Neurobiologists have traditionally used the retina of fish for their studies of neurons because these neurons are big and easy to handle. Much of what we know about how synapses work comes from these specialized fish neurons, which can contain a million vesicles each. But the environment in the fish retina is quite different from that found in the human brain, where neurons are compact and abundant, says Tsien. His team used rat brain neurons, cells more similar to those found in the human brain, to observe transmission across the synapses.

The traditional method of studying synapses relies on monitoring the cells’ electrical signals, a method that is cumbersome and indirect. “We decided to take the bull by the horns and study brain synapses directly,” Tsien says.

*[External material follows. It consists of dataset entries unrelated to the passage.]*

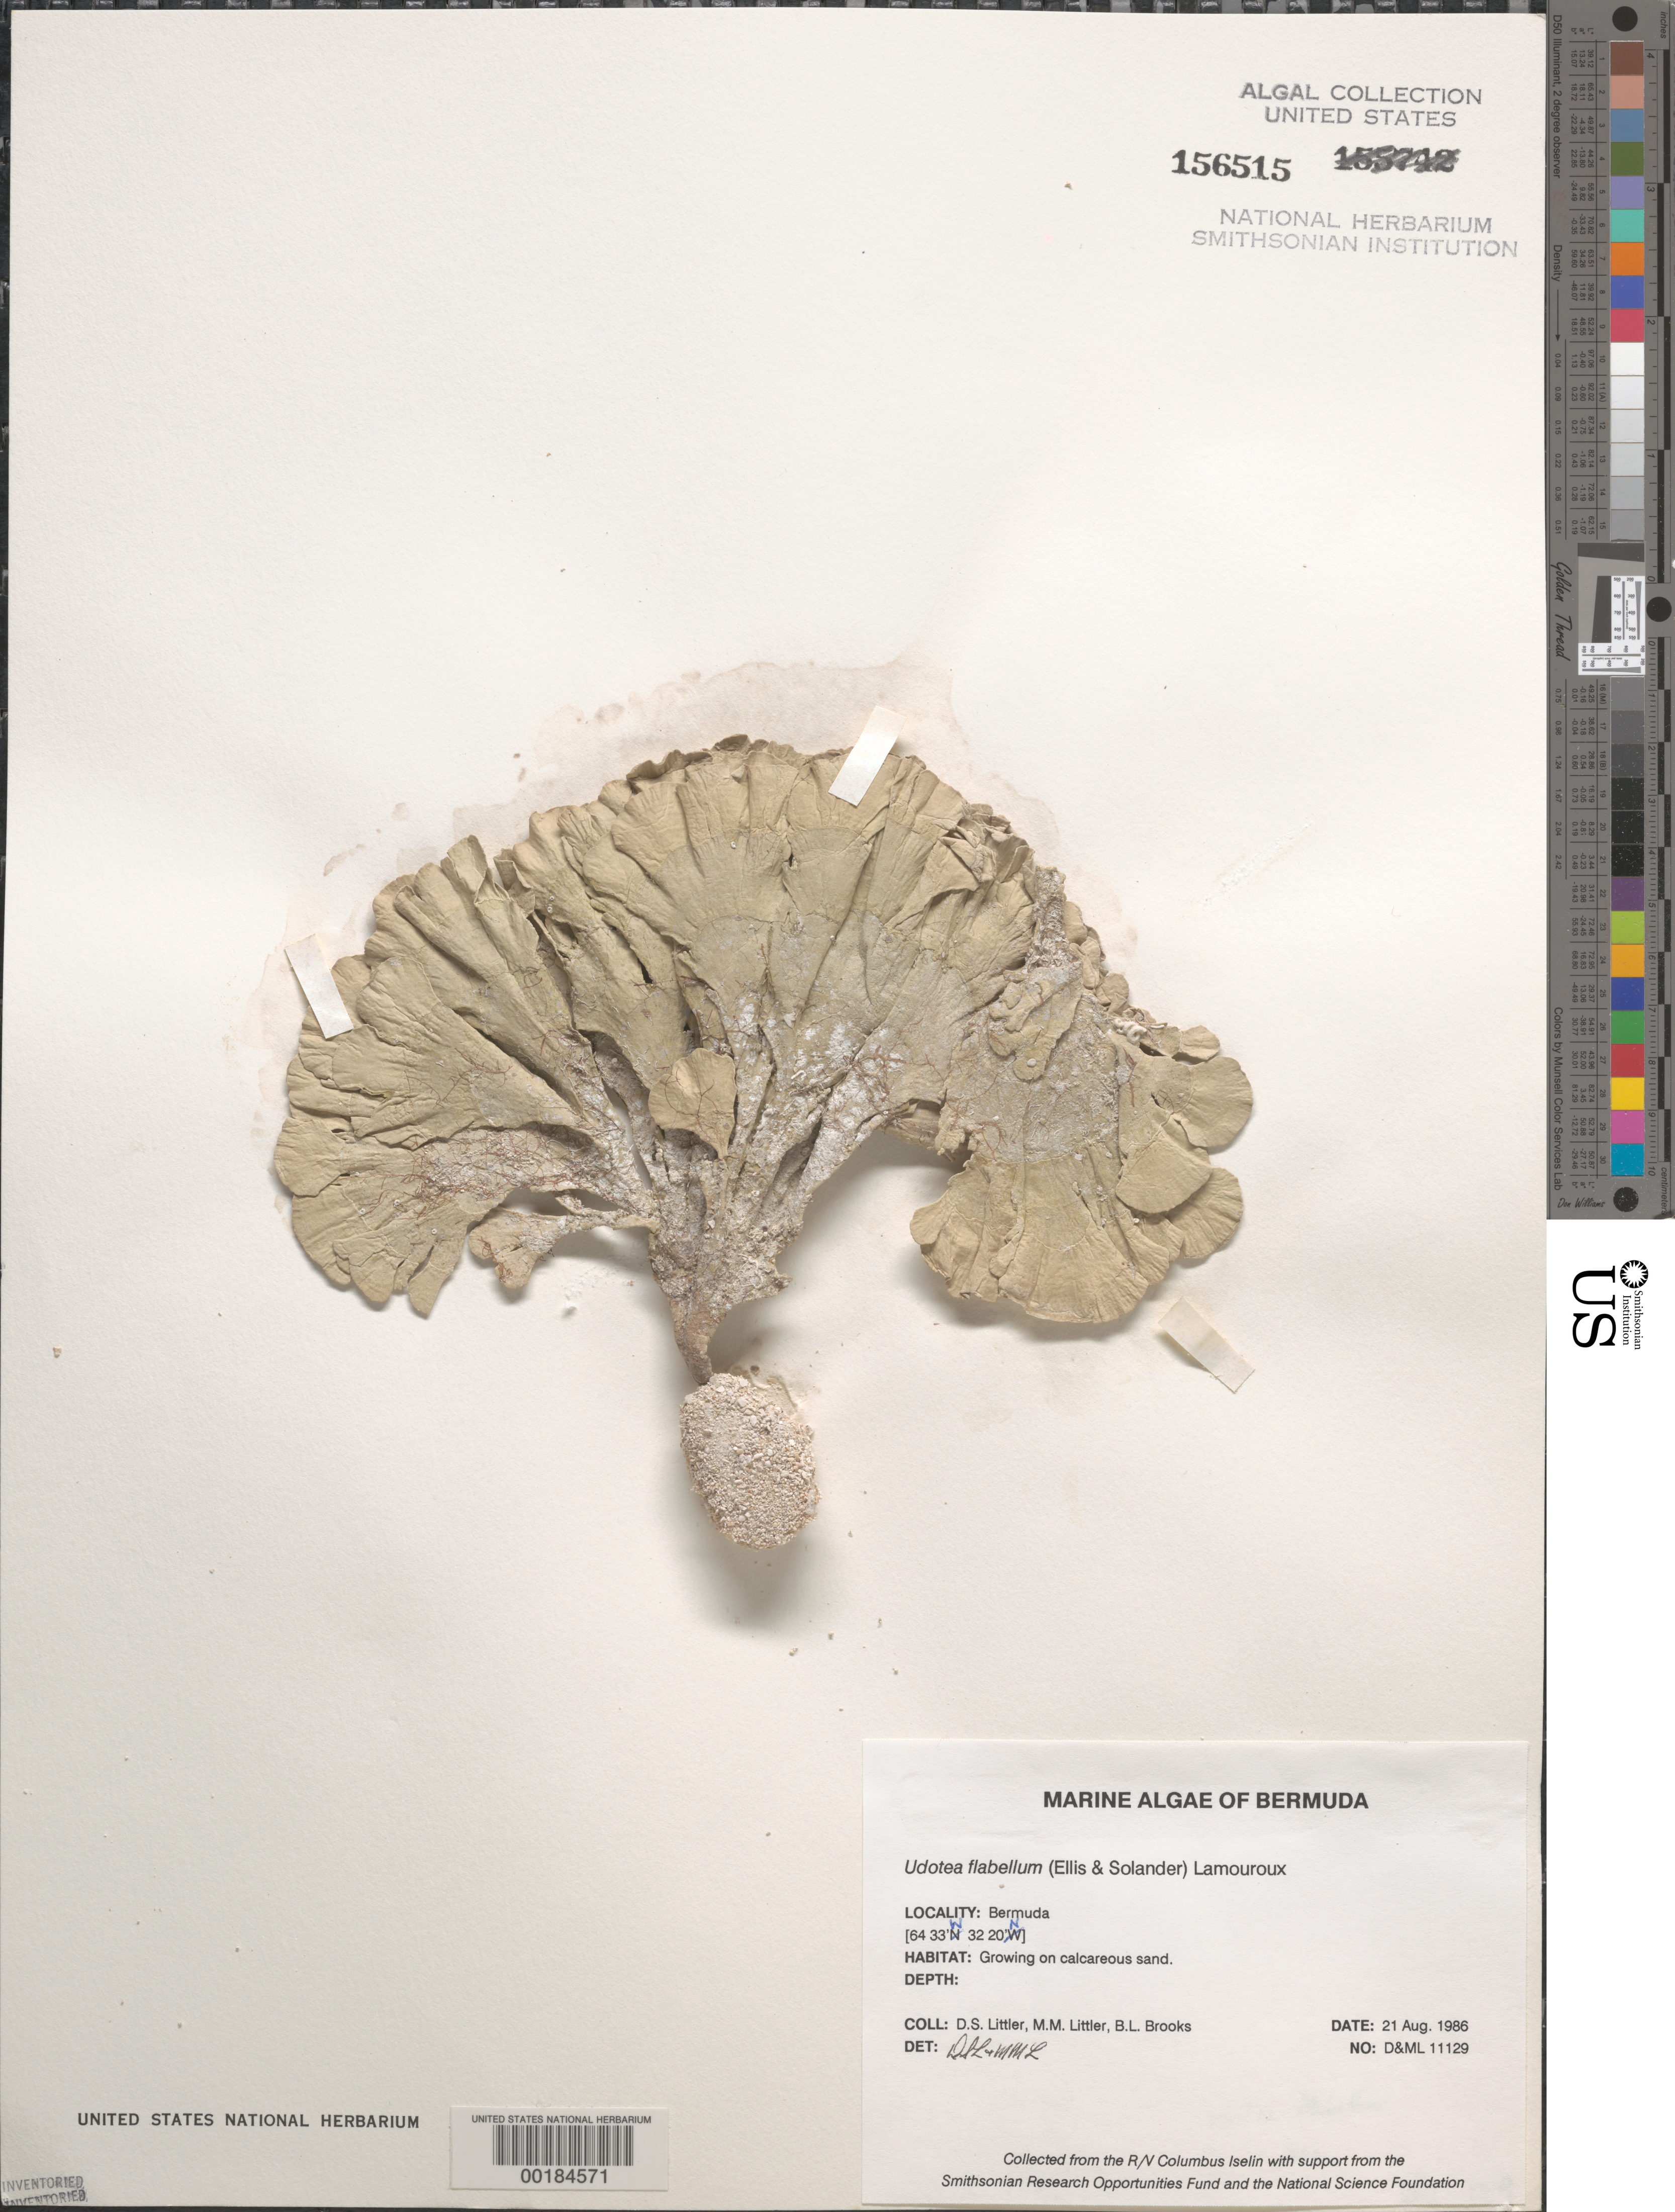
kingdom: Plantae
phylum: Chlorophyta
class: Ulvophyceae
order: Bryopsidales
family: Udoteaceae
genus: Udotea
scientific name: Udotea flabellum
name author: (J. Ellis & Sol.) M. Howe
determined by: Littler, D. S.; Littler, M. M.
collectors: D. S. Littler, M. M. Littler & B. Brooks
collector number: D&ML 11129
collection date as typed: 21 Aug 1986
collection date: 1986-08-21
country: Bermuda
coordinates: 32 20' N, 64 33' W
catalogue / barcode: US 156515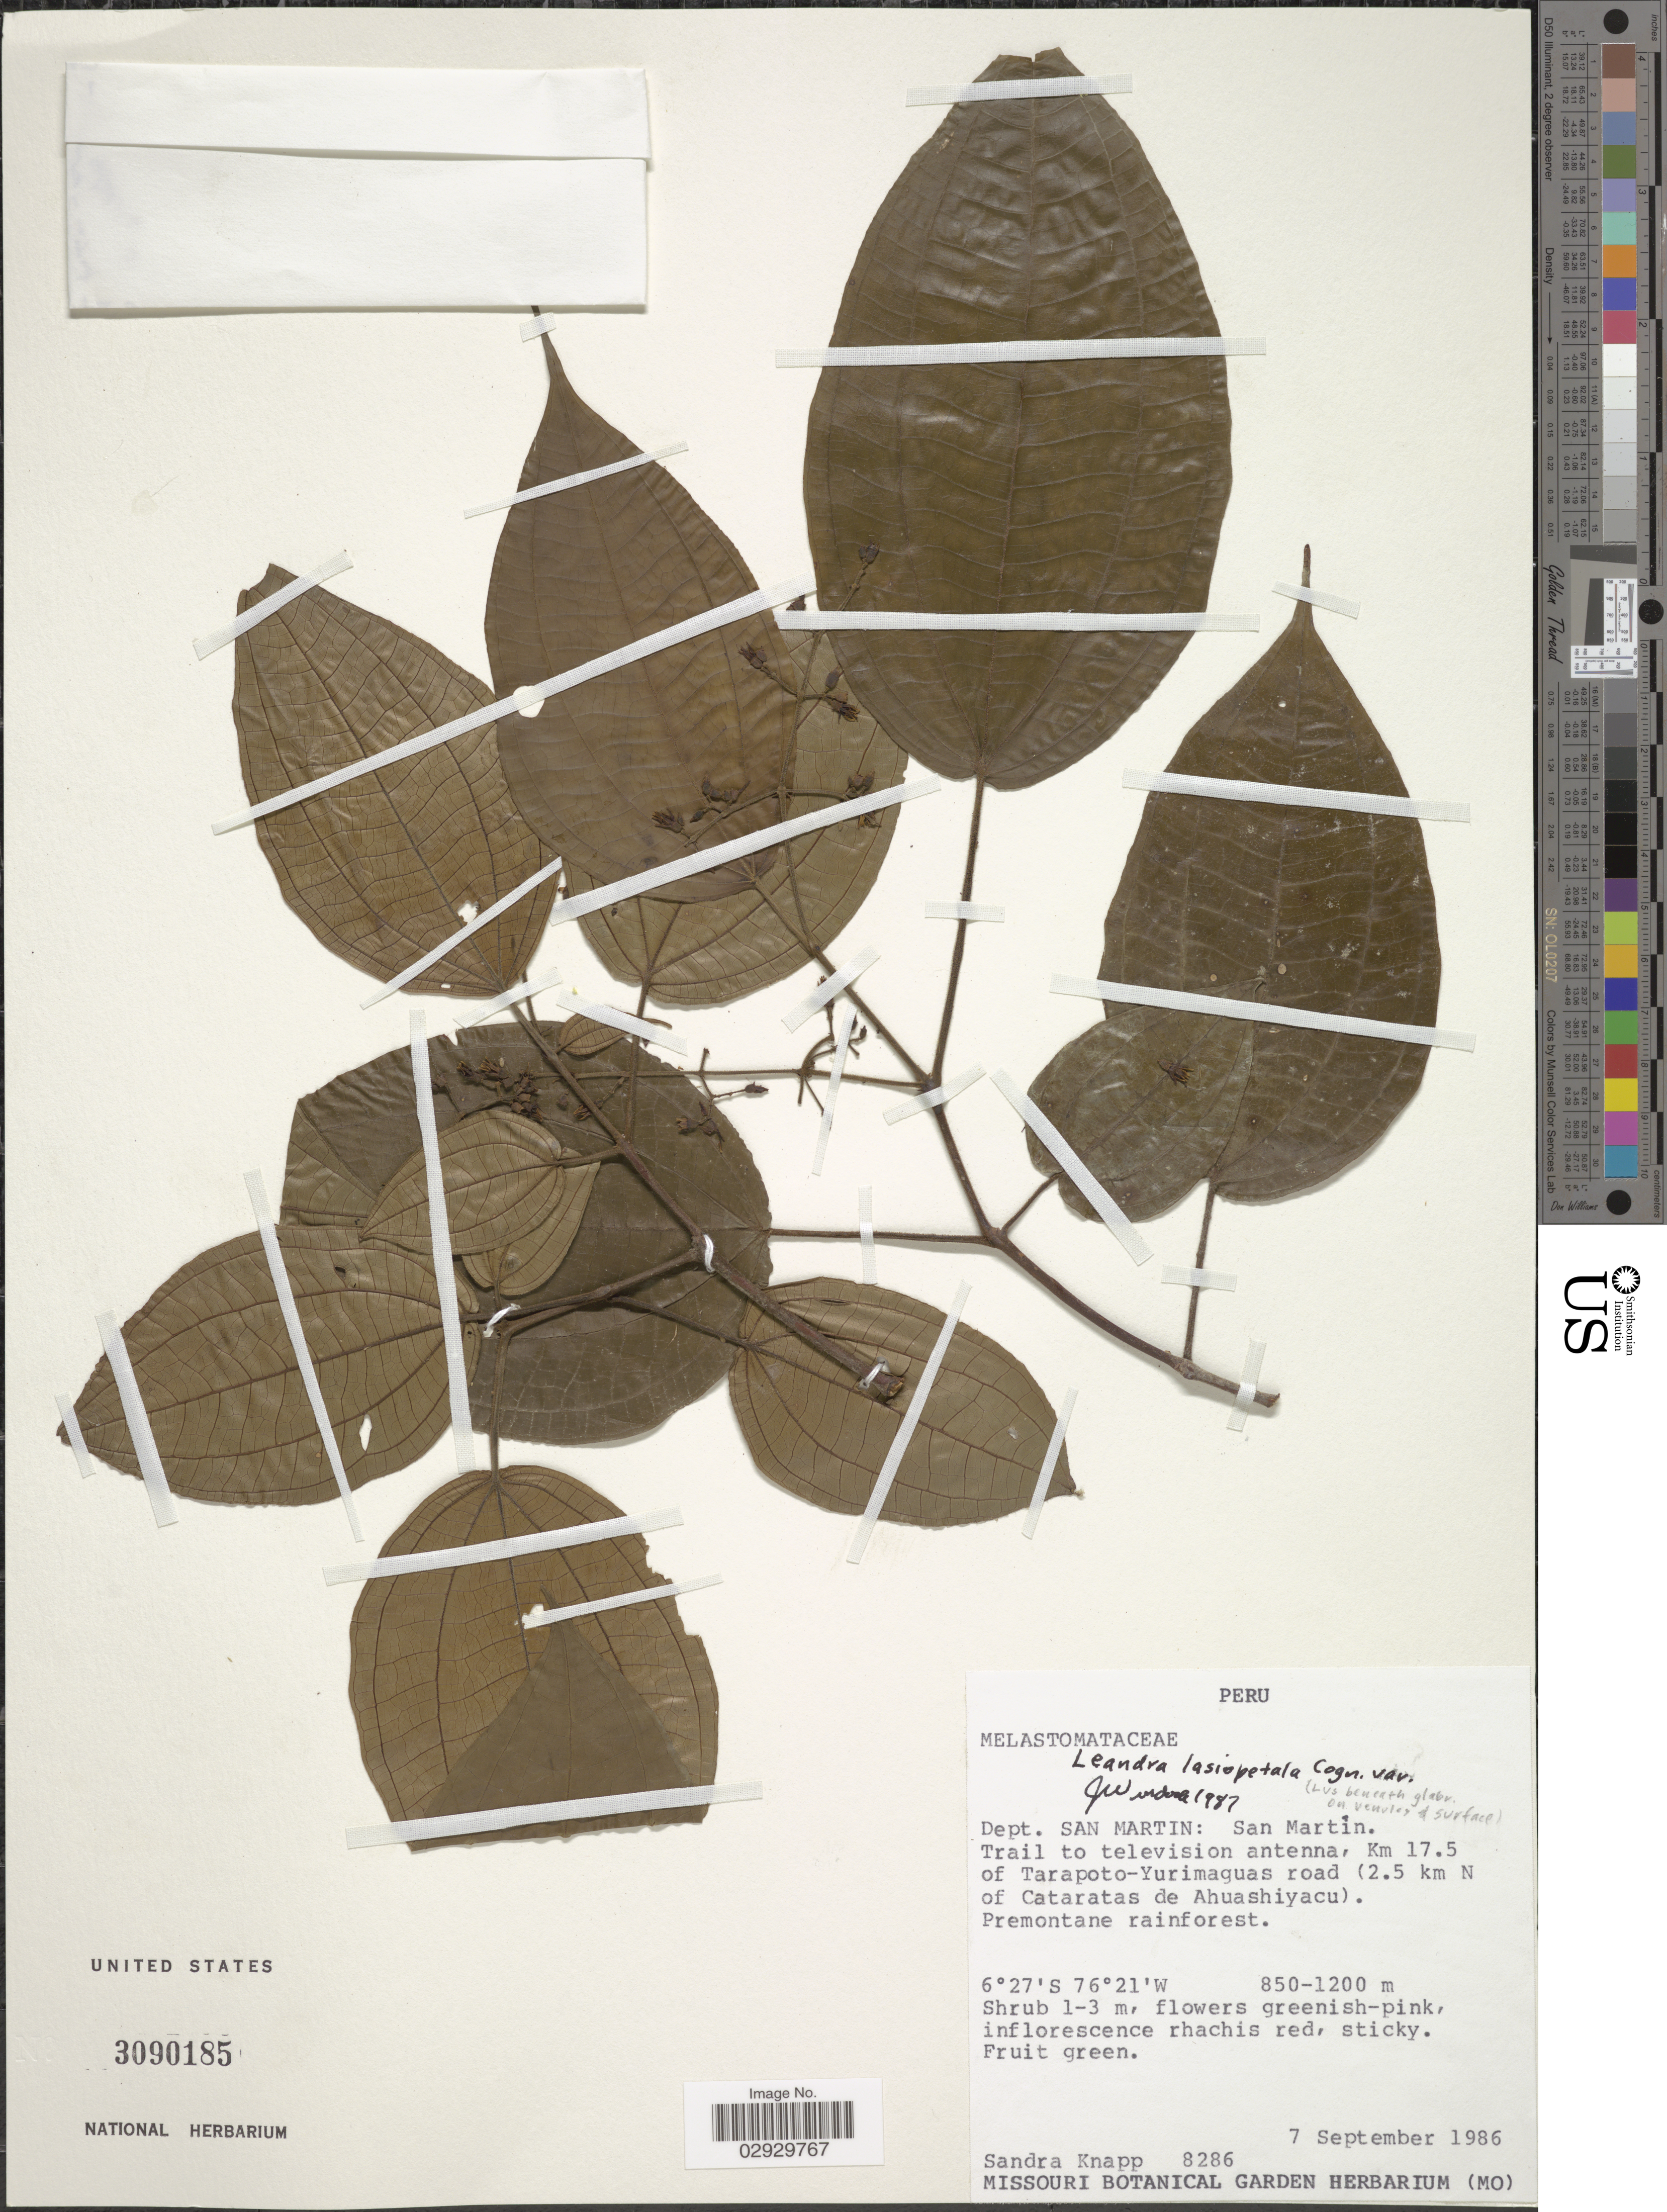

So his group did something that hadn’t been done before, which is to study the vesicles individually and watch them release their contents in real time. They devised a method that trapped fluorescent dye within a vesicle so they could track that vesicle’s life cycle. While viewing the vesicle under the microscope, the researchers directly measured the decrease in fluorescence as the vesicle released the dye.

Recording studio

Recording studio: Watching a recording of neuronal electrical activity.

Top-notch equipment was key to the group’s success. Medical students Pyle and Aravanis, both of whom have studied engineering, used their skills to fine-tune the microscope and adjust the camera and data-acquisition processes to work efficiently. “They cleaned up the optical system so that the signal-to-noise ratio was really amazingly good. That’s what allowed the signal to be detected,” says Tsien.

“There is a strong component of physics and engineering meets biology here,” he adds. Although no one has been able to track a vesicle’s fate in real time before, Tsien credits Stephen J. Smith, PhD, professor of molecular and cellular physiology, for laying the groundwork to study single vesicle dynamics using fluorescent dye.

The trio’s findings provide the evidence that the proposed kiss-and-run mechanism really does work in neurons taken from the brain; that a vesicle can open up, recover within a second or two and then fire again. The team also found support for the older hypothesis for vesicle transmission. Nerves seem to use both methods.

“That re-use, that ability of a vesicle to open up a second or third time is what we think makes vesicles much, much more efficient than previously thought at releasing neurotransmitter over and over again,” says Tsien.

Tsien says that there remain many challenging questions to answer. For now, he says, their results go a considerable way toward explaining how tiny synapses in the brain can transmit a vast amount of information very quickly. “I wouldn’t say that every mystery is completely cleared up, but it certainly helps that vesicles can be re-used,” says Tsien. “I don’t want to claim that this is the end of the story; it’s really the beginning.”